Approximation of Stochastic Invariant Manifolds
Author | : Mickaël D. Chekroun |
Publisher | : Springer |
Total Pages | : 136 |
Release | : 2014-12-20 |
ISBN-10 | : 9783319124964 |
ISBN-13 | : 331912496X |
Rating | : 4/5 (96X Downloads) |
Download or read book Approximation of Stochastic Invariant Manifolds written by Mickaël D. Chekroun and published by Springer. This book was released on 2014-12-20 with total page 136 pages. Available in PDF, EPUB and Kindle. Book excerpt: This first volume is concerned with the analytic derivation of explicit formulas for the leading-order Taylor approximations of (local) stochastic invariant manifolds associated with a broad class of nonlinear stochastic partial differential equations. These approximations take the form of Lyapunov-Perron integrals, which are further characterized in Volume II as pullback limits associated with some partially coupled backward-forward systems.
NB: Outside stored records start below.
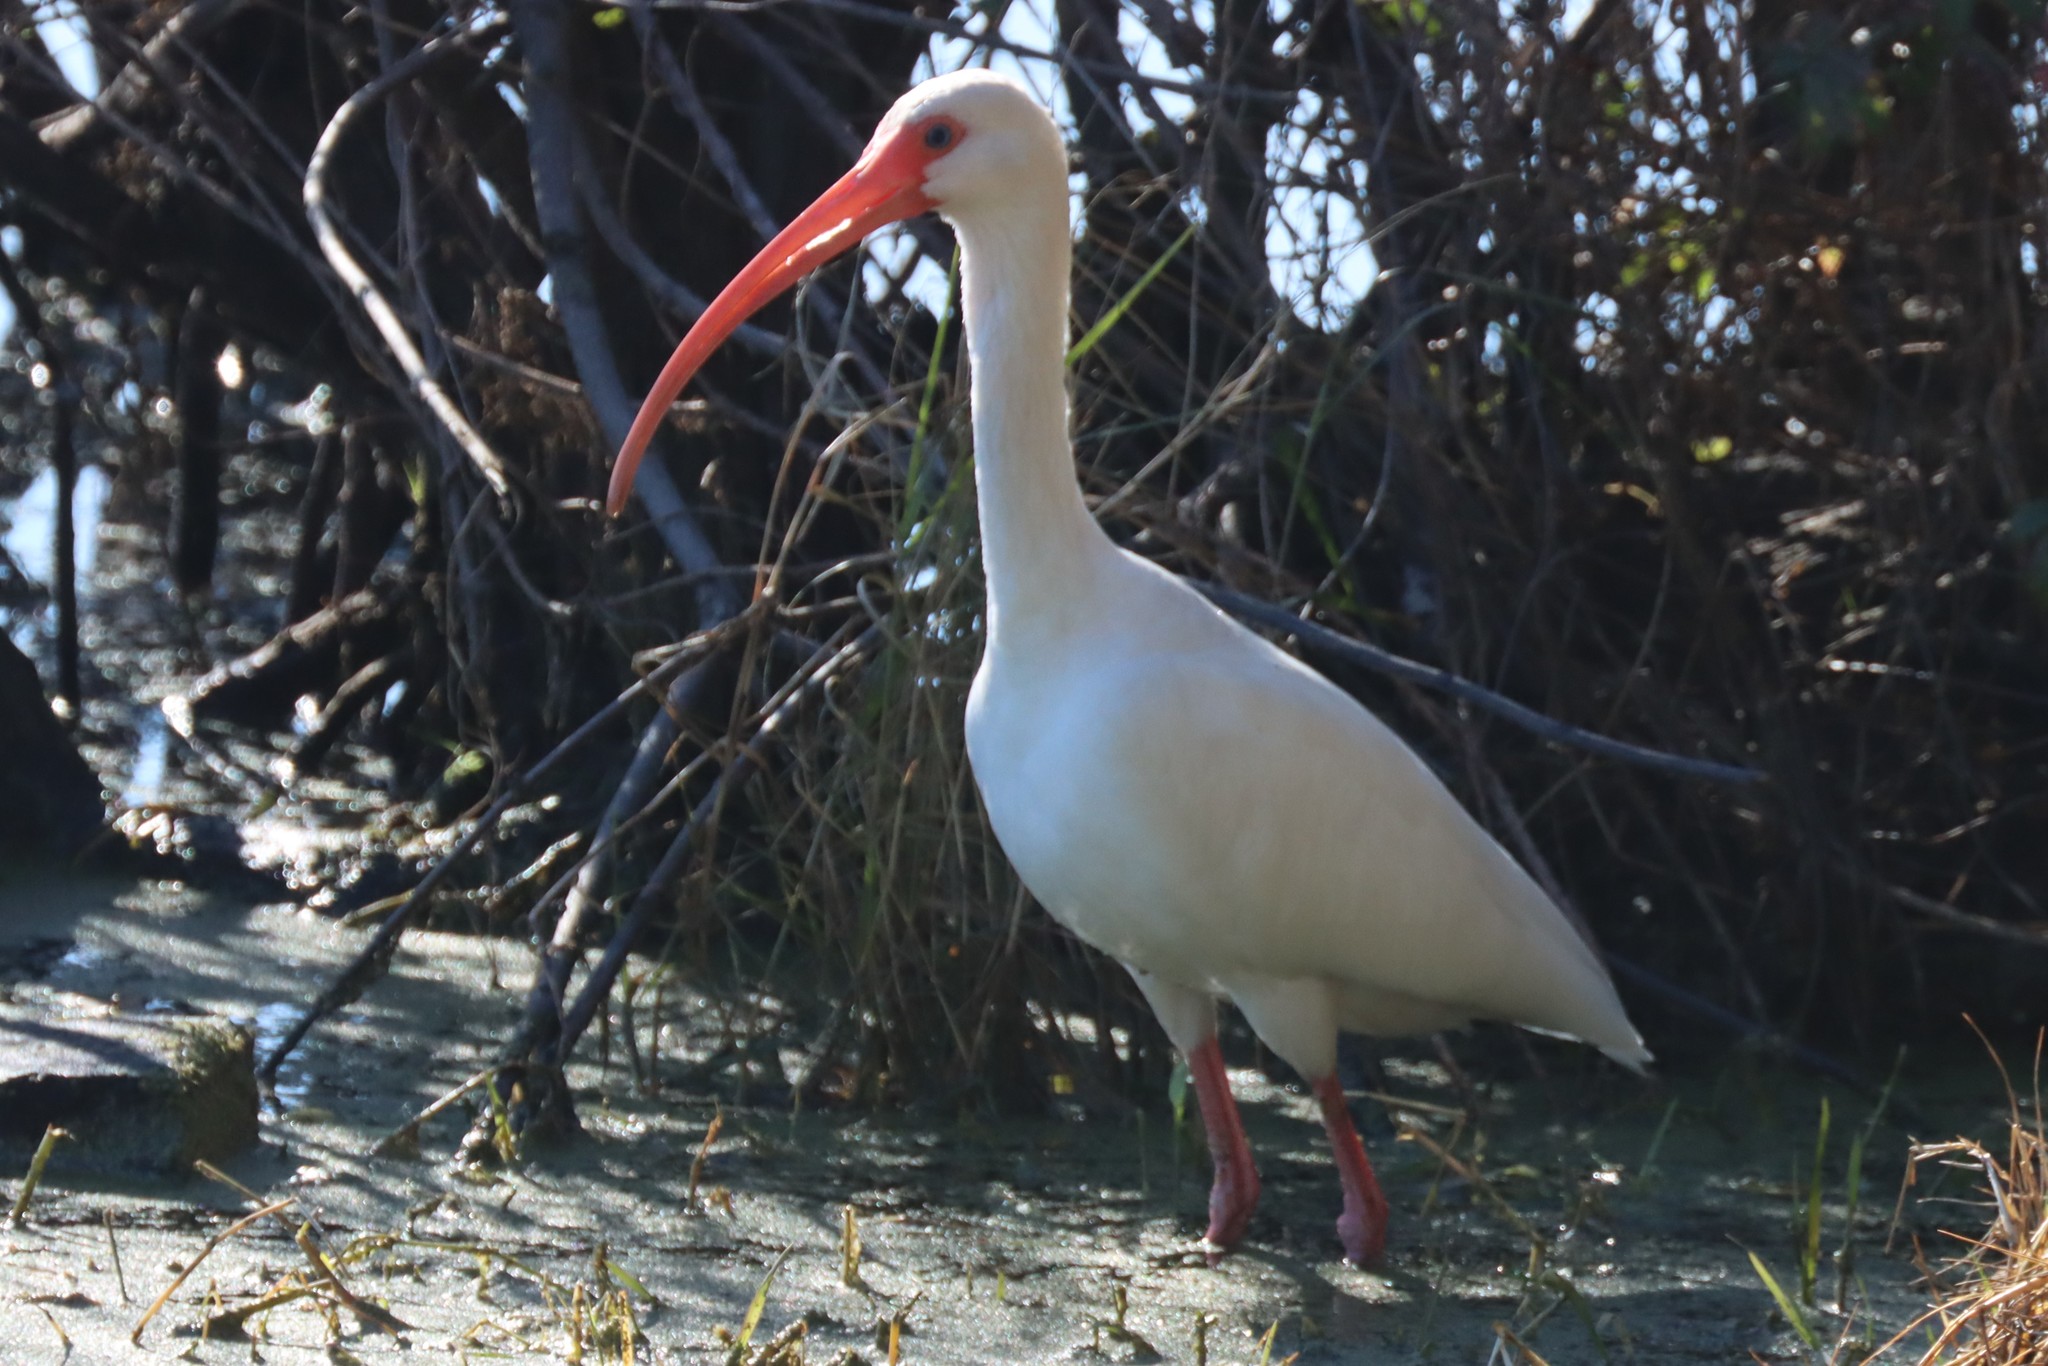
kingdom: Animalia
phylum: Chordata
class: Aves
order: Pelecaniformes
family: Threskiornithidae
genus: Eudocimus
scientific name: Eudocimus albus
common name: White ibis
This pullback characterization provides a useful interpretation of the corresponding approximating manifolds and leads to a simple framework that unifies some other approximation approaches in the literature. A self-contained survey is also included on the existence and attraction of one-parameter families of stochastic invariant manifolds, from the point of view of the theory of random dynamical systems.